After being permanently banned from Twitter (an erroneous action that was later reversed), I realised that I need to build a community of people outside of the one social media website I'd been using for 14 years. I now run a private discord for cool people I like and I think it quickly became a safe space for many. I also joined a few other discords and that's also how I met my (first?) current partner. When Twitter removed my community, I was distraught. More than my breakup. It's been a lifeline for this short king autistic queer trans guy and that really just wasn't healthy in the end. I needed to diversify. It turned out to be perfect timing as we all know how Twitter is doing now...
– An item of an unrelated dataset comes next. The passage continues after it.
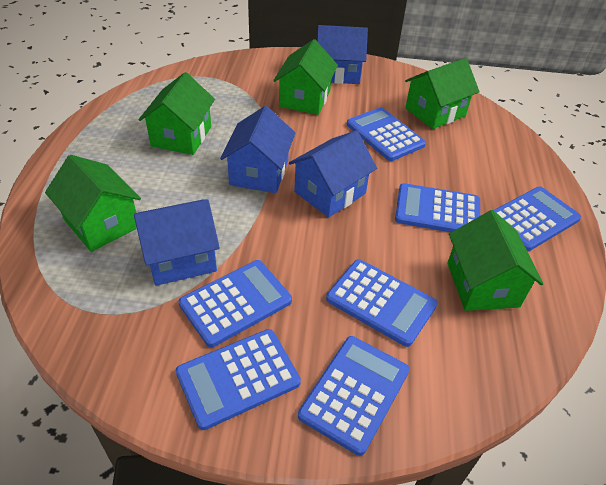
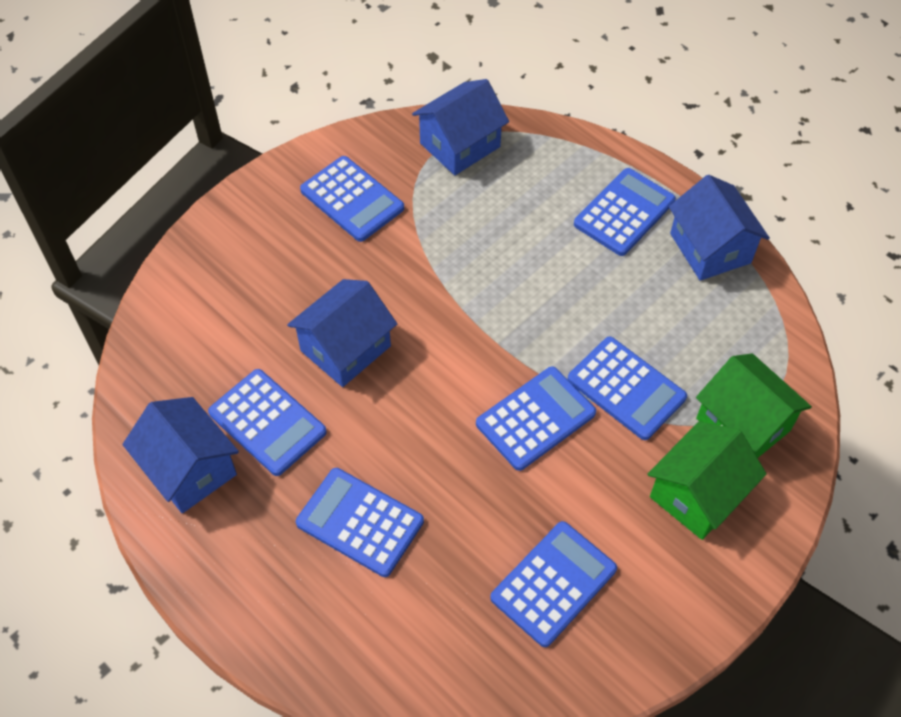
green house: 5 -> 2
I moved over from Twitter to Mastodon, almost completely. I'd tried Mastodon a couple times before but each time it didn't reach critical mass and I didn't want to be somewhere none of my other friends were. This time has been much different. I've made a community, co-admin an instance with my partner and have a lot of good interactions.
I have however been privy to just how white and "liberal" it is, where a lot of it's residents live in echo chambers and wilfully ignore the racism, transphobia and other harassment people receive over there. I've "gone viral" twice over there, the first one resulting in a many white lefties sending me abuse, the second resulting in a huge amount of death threats and calls for me to kill myself just because I was trans. I note this not because it's different from Twitter, but it's more obvious and more ignored by the community that's supposed to be supportive of us. I'll write about that at a later date once I'm in the head-space to trawl back through a very demoralising few weeks.
All in all, I think 2022 was looking like an awful year. It turned out to be excellent and I'm probably the happiest I've ever been. There's a lot of self improvement still to do, but that never stops. I've learned that I am powerful and can handle anything. As I write this I'm coming to the end of my first bout of covid and am still in reasonable spirits, something that you couldn't convince me would be true three years ago when I was manically frightened of Covid and thought I'd still be unvaccinated and locked down even now.
Thanks 2022, but I'm hoping for an even better 2023.